• Assignment: Without the pictures, repeat the listing character for character.

• Provided records:
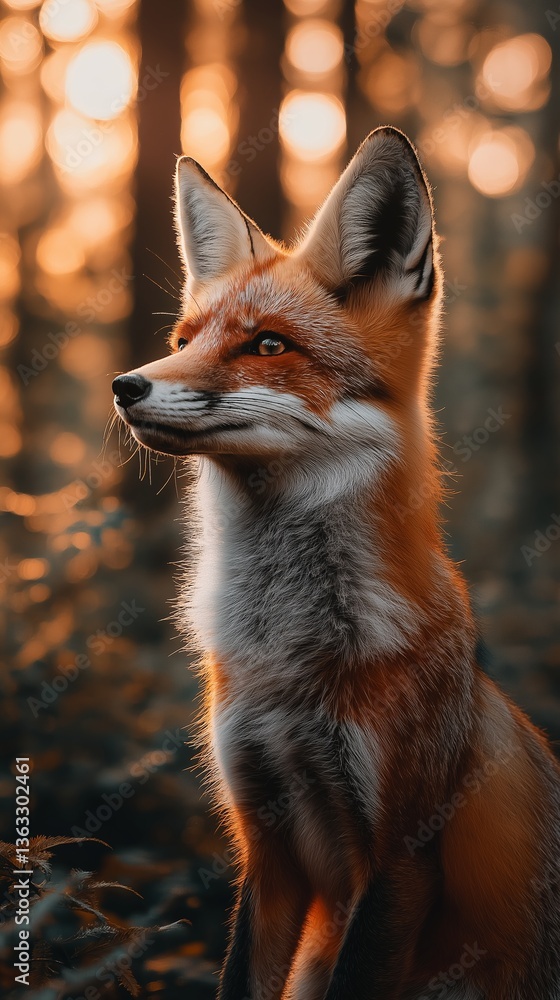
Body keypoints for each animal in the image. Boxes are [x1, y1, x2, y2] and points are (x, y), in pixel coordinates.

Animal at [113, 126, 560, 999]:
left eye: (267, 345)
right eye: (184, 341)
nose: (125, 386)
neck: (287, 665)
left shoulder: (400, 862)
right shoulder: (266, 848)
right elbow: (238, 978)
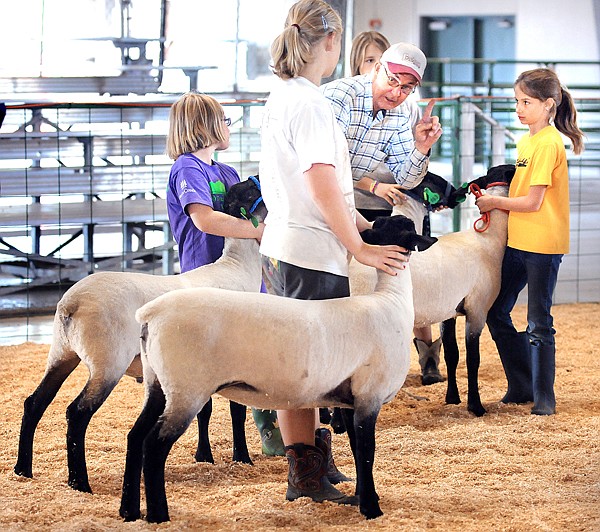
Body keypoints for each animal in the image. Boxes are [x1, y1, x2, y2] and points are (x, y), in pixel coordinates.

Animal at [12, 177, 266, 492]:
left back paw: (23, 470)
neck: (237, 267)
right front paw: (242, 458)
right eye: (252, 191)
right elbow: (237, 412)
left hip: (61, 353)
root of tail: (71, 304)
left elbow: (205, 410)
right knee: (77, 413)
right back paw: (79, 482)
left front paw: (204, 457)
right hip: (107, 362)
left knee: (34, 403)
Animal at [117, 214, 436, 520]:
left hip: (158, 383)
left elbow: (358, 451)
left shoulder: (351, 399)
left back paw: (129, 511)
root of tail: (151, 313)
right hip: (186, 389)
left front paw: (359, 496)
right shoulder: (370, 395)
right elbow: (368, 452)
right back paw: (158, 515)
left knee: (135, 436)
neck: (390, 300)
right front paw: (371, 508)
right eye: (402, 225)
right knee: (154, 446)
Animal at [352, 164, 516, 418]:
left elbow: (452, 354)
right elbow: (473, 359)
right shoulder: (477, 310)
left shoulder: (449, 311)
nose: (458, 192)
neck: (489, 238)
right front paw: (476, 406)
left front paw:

• Response to this task:
Body keypoints for each animal in the image. Boxes are [x1, y1, x2, y2] and points are (x, y), in pixel coordinates.

Animal at [113, 126, 560, 999]:
left eye: (267, 345)
right eye: (184, 341)
nose: (125, 386)
neck: (287, 665)
left shoulder: (400, 862)
right shoulder: (266, 848)
right elbow: (238, 978)
Body keypoints for each animal in the image. Boxes are [x1, y1, x2, y2] and points are (x, y), in pixel coordinates.

Animal at [12, 177, 266, 492]:
left back paw: (23, 470)
neck: (237, 267)
right front paw: (242, 458)
right eye: (252, 191)
right elbow: (237, 412)
left hip: (61, 353)
root of tail: (71, 304)
left elbow: (205, 410)
right knee: (77, 413)
right back paw: (79, 482)
left front paw: (204, 457)
right hip: (107, 362)
left knee: (34, 403)
Animal at [117, 214, 436, 520]:
left hip: (158, 383)
left elbow: (358, 451)
left shoulder: (351, 399)
left back paw: (129, 511)
root of tail: (151, 313)
right hip: (186, 389)
left front paw: (359, 496)
right shoulder: (370, 395)
right elbow: (368, 452)
right back paw: (158, 515)
left knee: (135, 436)
neck: (390, 300)
right front paw: (371, 508)
right eye: (402, 225)
right knee: (154, 446)
Animal at [352, 164, 516, 418]:
left elbow: (452, 354)
right elbow: (473, 359)
right shoulder: (477, 310)
left shoulder: (449, 311)
nose: (458, 192)
neck: (489, 238)
right front paw: (476, 406)
left front paw:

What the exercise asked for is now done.